→ What is expected
Go line by line through the data below and count those with the string "Soporte". Give the number only.

→ Provided entries
☆ ☆ ☆ ☆ ☆

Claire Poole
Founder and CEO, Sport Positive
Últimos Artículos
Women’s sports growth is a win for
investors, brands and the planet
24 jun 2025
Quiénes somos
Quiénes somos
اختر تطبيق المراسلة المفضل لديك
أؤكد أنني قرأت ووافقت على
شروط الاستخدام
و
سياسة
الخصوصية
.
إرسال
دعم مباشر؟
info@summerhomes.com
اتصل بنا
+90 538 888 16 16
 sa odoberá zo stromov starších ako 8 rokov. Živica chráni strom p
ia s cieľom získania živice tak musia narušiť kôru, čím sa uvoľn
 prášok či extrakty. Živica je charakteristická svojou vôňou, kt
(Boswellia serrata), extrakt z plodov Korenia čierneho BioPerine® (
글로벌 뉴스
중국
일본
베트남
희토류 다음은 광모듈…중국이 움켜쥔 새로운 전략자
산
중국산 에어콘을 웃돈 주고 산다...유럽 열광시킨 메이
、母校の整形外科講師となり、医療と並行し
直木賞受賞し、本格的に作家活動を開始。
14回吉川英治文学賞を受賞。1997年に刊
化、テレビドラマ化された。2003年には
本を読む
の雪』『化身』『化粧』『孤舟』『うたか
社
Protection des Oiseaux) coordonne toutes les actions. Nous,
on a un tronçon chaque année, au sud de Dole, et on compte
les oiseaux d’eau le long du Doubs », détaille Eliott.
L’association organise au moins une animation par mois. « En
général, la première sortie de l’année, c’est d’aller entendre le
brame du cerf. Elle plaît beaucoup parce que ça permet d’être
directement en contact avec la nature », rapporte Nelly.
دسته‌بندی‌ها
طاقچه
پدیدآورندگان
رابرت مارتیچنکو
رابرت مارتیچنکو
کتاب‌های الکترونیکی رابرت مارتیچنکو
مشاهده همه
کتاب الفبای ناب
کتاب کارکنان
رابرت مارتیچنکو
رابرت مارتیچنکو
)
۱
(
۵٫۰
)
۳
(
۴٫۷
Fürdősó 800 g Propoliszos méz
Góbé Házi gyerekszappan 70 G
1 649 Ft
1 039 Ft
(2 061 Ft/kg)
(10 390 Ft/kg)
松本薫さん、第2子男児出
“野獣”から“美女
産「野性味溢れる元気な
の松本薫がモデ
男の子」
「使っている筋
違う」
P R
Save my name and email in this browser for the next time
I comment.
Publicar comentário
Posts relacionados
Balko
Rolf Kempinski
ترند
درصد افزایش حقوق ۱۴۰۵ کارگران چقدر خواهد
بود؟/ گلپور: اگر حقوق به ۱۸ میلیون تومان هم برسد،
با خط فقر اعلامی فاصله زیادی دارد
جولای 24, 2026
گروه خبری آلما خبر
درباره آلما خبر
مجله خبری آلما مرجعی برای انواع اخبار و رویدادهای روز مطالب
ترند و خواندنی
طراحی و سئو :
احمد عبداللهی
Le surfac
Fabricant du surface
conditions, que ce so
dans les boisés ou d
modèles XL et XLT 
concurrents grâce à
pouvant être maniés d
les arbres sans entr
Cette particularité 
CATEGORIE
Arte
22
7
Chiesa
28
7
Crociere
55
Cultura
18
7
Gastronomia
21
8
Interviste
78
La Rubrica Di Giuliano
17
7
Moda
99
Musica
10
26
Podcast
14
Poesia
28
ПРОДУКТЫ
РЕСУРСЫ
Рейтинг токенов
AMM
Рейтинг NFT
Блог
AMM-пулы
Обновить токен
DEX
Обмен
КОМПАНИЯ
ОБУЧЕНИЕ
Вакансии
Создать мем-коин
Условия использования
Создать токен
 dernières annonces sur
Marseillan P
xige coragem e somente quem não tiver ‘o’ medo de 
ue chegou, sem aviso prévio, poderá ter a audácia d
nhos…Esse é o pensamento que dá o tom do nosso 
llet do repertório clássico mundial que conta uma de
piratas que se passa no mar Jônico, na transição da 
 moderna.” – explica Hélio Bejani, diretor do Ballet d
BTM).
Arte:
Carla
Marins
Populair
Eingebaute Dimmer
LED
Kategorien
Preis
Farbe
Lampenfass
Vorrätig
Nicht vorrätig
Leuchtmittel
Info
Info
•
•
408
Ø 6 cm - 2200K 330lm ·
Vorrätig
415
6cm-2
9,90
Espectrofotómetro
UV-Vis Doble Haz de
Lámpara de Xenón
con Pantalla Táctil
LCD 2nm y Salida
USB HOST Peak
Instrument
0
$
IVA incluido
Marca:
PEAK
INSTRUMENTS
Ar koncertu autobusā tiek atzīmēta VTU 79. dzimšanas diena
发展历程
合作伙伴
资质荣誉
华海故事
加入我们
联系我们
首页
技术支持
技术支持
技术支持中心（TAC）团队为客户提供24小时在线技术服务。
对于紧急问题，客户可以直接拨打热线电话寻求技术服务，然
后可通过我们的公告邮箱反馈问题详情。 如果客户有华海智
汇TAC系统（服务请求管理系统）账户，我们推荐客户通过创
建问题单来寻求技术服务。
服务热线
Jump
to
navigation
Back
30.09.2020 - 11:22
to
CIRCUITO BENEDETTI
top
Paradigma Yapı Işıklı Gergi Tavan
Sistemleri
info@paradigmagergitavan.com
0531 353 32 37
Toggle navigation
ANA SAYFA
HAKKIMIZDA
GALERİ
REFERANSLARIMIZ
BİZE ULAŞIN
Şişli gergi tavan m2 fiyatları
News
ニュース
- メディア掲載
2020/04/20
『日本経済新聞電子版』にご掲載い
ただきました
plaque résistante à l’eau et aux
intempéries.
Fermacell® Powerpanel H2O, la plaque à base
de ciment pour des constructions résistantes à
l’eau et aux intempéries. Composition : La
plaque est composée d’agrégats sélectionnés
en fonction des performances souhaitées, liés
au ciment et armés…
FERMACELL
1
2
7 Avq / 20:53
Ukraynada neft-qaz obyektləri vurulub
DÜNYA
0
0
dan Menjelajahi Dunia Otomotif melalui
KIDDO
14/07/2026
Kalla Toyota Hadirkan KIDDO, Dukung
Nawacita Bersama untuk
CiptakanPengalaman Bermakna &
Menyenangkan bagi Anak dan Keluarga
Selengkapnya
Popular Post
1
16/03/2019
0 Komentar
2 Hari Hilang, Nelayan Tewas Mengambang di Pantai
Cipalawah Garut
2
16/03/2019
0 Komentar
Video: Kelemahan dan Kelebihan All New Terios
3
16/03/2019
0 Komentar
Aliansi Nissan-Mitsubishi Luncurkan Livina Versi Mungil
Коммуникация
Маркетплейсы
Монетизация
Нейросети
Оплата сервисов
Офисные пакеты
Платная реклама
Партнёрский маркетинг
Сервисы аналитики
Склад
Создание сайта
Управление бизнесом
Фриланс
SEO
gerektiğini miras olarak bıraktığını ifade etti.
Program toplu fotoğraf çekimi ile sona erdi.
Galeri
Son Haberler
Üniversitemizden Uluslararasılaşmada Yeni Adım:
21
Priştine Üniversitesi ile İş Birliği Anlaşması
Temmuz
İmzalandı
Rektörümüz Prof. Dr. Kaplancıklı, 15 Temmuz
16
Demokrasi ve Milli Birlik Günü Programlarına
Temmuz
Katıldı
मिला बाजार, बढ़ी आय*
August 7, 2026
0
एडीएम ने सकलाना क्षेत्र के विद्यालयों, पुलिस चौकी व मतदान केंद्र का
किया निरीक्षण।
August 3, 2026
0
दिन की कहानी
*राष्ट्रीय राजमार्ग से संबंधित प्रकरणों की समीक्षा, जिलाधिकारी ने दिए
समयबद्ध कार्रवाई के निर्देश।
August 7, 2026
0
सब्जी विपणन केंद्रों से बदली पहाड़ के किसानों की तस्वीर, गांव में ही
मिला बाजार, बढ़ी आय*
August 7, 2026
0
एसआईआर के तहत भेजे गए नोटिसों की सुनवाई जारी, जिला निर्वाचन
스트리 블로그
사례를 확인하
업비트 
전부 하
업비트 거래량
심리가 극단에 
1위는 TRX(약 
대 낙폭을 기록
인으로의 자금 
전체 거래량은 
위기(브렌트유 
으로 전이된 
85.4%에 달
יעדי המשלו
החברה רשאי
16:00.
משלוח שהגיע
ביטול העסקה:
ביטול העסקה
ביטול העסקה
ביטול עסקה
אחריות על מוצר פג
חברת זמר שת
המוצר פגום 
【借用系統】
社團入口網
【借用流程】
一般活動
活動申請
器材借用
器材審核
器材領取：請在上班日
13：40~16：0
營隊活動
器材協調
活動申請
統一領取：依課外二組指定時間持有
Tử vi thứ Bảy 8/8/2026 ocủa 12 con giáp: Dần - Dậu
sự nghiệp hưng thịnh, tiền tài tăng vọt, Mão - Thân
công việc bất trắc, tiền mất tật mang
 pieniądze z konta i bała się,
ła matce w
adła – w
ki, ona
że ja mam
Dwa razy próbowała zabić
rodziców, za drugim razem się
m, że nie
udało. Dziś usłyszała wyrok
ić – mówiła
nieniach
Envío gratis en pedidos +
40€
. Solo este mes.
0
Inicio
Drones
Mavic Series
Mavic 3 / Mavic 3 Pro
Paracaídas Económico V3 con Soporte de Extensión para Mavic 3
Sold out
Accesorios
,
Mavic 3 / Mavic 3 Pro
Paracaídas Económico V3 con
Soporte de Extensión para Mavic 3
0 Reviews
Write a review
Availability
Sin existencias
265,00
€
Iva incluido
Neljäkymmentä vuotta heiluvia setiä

☆ ☆ ☆ ☆ ☆

→ Written response
2